What the task requires
Search the records below for the line containing "383 251 0.96". Output that line and all later lines exactly; output nothing else.

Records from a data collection
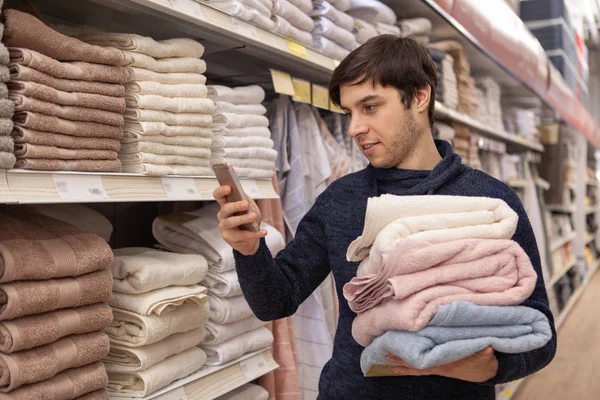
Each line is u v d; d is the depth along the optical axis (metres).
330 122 2.51
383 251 0.96
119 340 1.33
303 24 1.93
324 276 1.39
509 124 4.79
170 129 1.41
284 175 2.11
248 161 1.69
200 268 1.47
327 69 2.04
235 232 1.10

Written response
383 251 0.96
119 340 1.33
303 24 1.93
324 276 1.39
509 124 4.79
170 129 1.41
284 175 2.11
248 161 1.69
200 268 1.47
327 69 2.04
235 232 1.10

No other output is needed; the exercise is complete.